Lesson 4: Sometimes oil sinks. Oil sprayed from the Macondo Well formed droplets, about half of which were trapped at great depth because they were too small to achieve buoyant rise. These micro-droplets moved with the currents until something unexpected happened: they coagulated and sank. Though the process of coagulation remains enigmatic, the resulting fallout splattered the sea floor with oily particles over an area exceeding 1,000 square miles. While the stain of oil on the sea floor is clear, the ecological effects to the deep ocean remain uncertain because the splatter was patchy and the environment difficult to adequately sample.
Lesson 5: Chemical dispersants can linger, when used at great depth. Faced with a flood of oil, Deepwater Horizon responders chose to use chemical dispersants to protect workers and sensitive environments from inundation. In the deep ocean, dispersant was added directly to the oil as it flowed from the ruptured well, with the goal of promoting formation of micro-droplets and thereby halting the oil’s buoyant rise to the surface. Dispersant application proceeded with the expectation that it would accelerate oil’s degradation by bacteria while also being degraded itself. Surprisingly, the active ingredient of the dispersant lingered in the deep ocean for months, traveling hundreds of miles on the deep currents. This persistence in the deep sea was unanticipated and contributes to ongoing policy discussions as to whether or not dispersant use provides a net benefit to this environment. The jury is still out.
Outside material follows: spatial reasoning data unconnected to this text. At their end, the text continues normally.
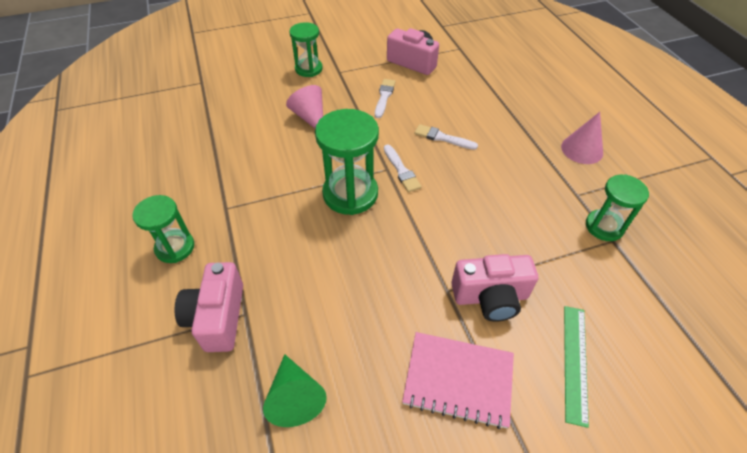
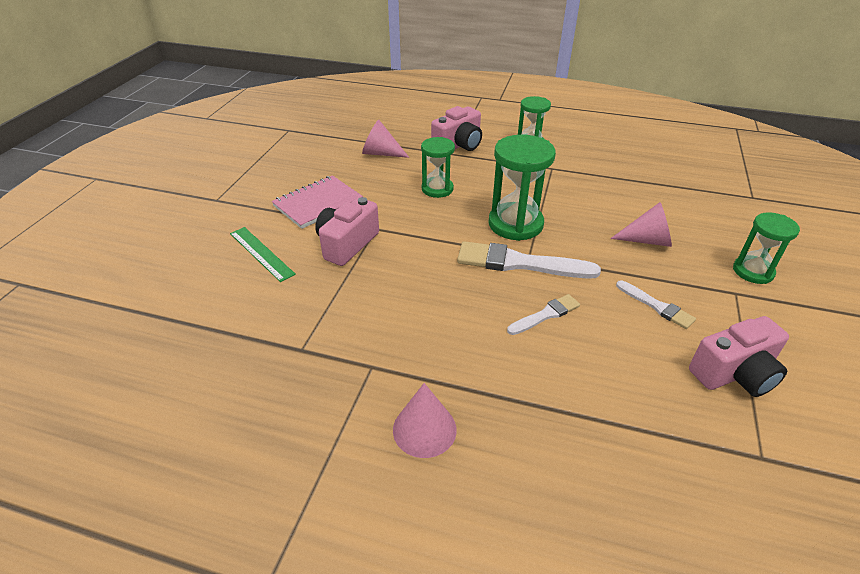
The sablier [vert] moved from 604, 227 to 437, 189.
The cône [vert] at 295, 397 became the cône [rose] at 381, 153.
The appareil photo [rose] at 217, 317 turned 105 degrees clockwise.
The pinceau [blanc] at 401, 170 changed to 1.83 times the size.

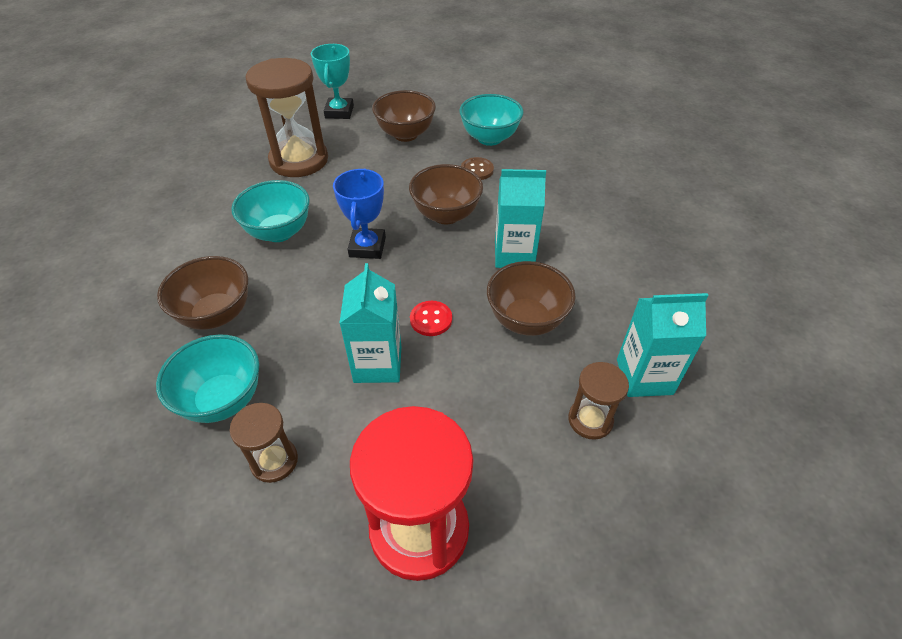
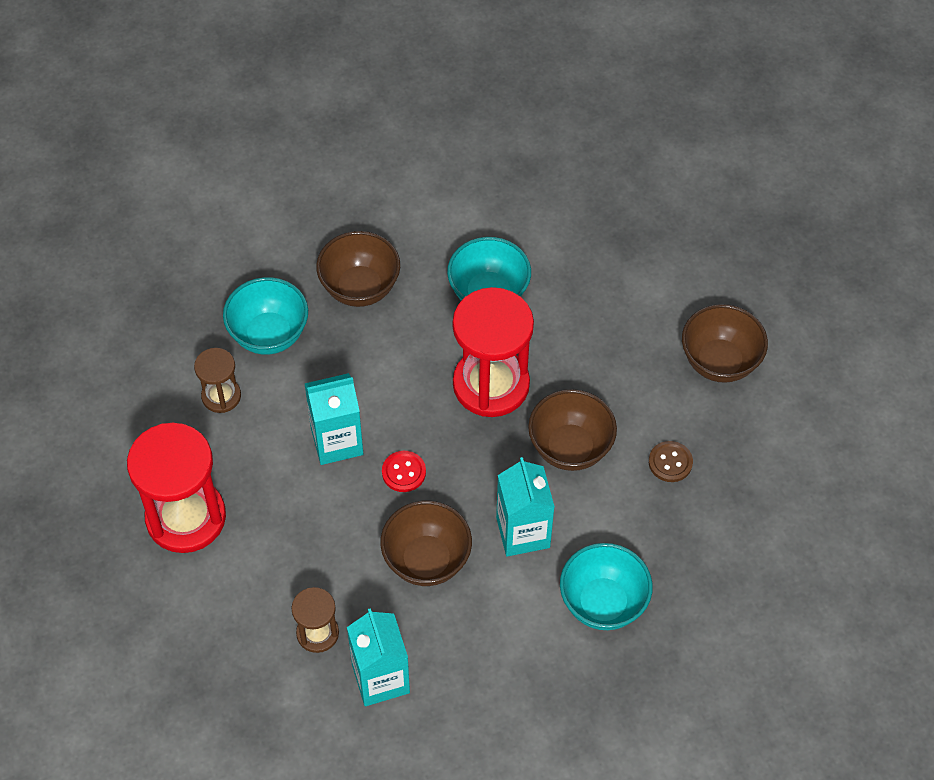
The sablier [marron] at 299, 160 disappeared.
The trophée [turquoise] at 339, 112 disappeared.
The bol [turquoise] moved from 489, 138 to 603, 603.
The trophée [bleu] at 367, 247 was replaced by the sablier [rouge] at 491, 384.

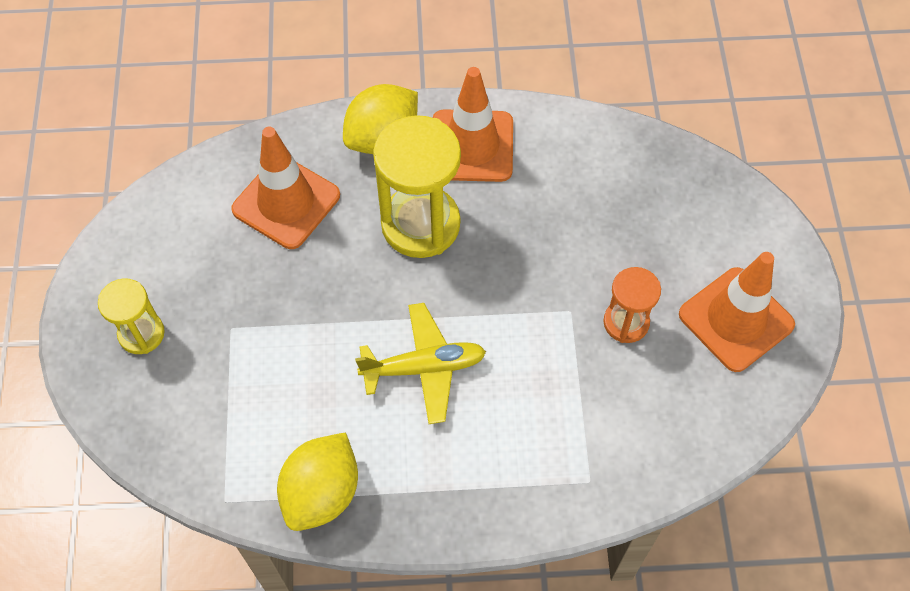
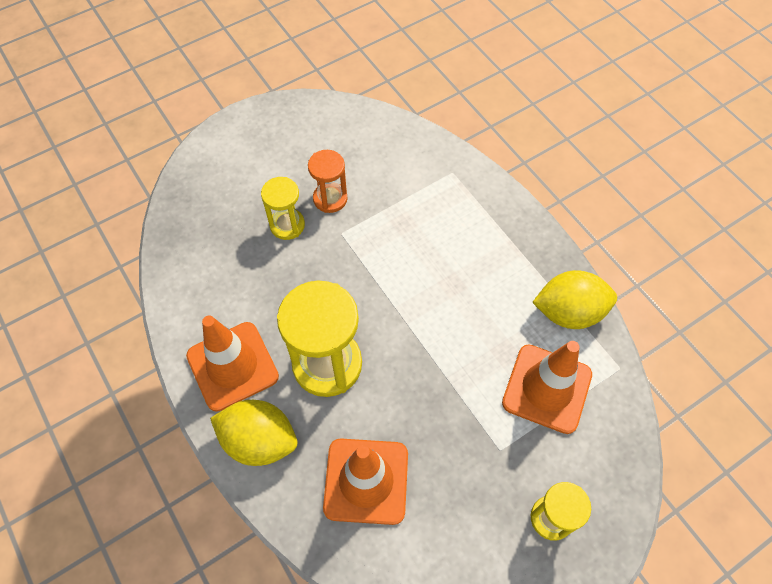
The avion [jaune] at 424, 368 disappeared.
The sablier [jaune] at 287, 225 appeared.
The cône de chantier [orange] moved from 736, 319 to 547, 388.

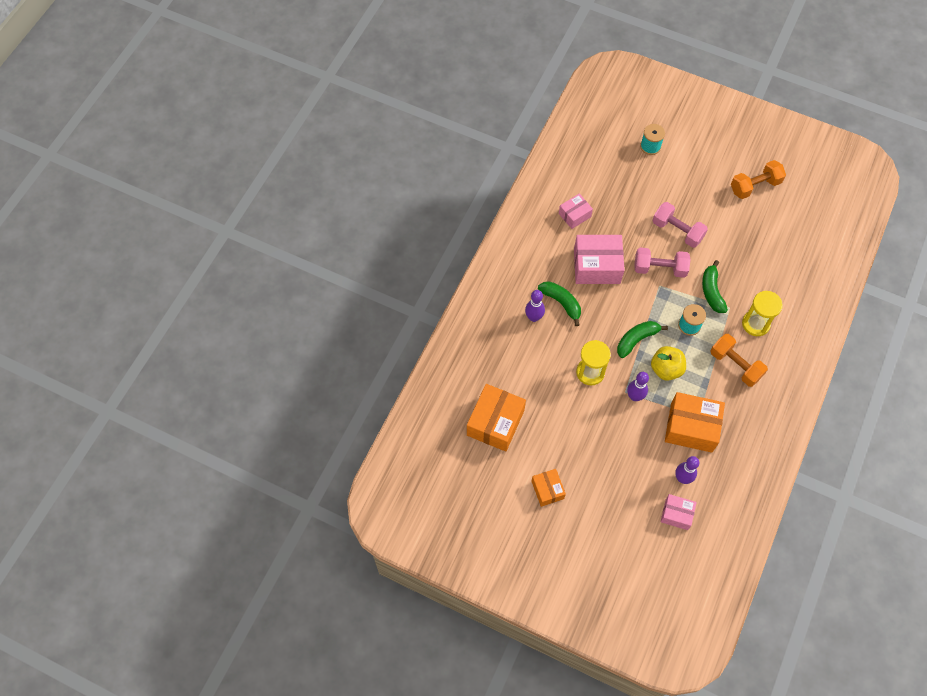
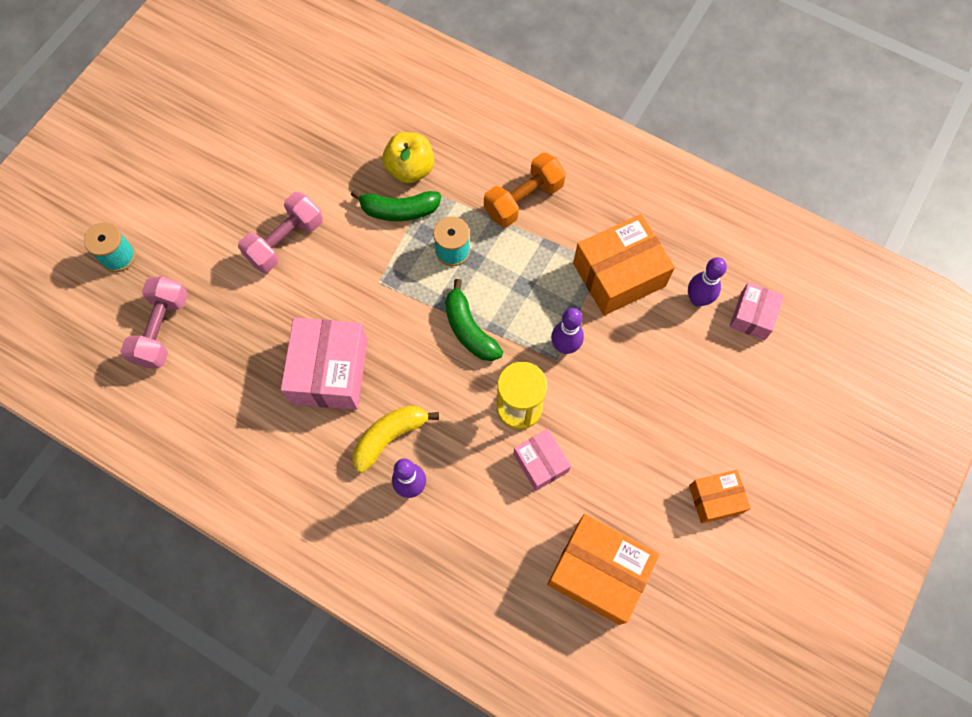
The haltère [orange] at 755, 186 disappeared.
The sablier [jaune] at 755, 324 disappeared.
The boîte [rose] moved from 574, 215 to 540, 463.
The haltère [rose] moved from 659, 268 to 162, 330.
The pomme [jaune] moved from 666, 369 to 410, 169.
The banane [vert] at 561, 303 became the banane [jaune] at 390, 436.
The boîte [orange] at 691, 427 turned 45 degrees clockwise.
These are only a few of many lessons to come from the Deepwater Horizon scientific response. The engagement of so many scientists in this event and the continued emergence of their discoveries provide a compelling rationale for an expanded community of scientific responders that engage broadly with the disaster-response community. These communities work at different speeds and scopes, and can easily disagree on the best way to use limited resources. Bridging the gap can be challenging, especially in the middle of an emergency. Emerging projects such as Scientific Partnerships Enabling Rapid Response (http://sperr.us/) are presently developing the framework to overcome such obstacles, and Deepwater Horizon offers a model by which responders and scientists can provide mutual benefit.
Originally published by PBS
David Valentine is professor of Earth Science and Biology at the University of California Santa Barbara. An expert in marine chemistry, microbiology and exploration, he has published over 80 papers and three books, and has led eight oceanographic expeditions in response to the Deepwater Horizon event. Dr. Valentine is an Aldo Leopold Fellow and has appeared on the PBS News Hour three times.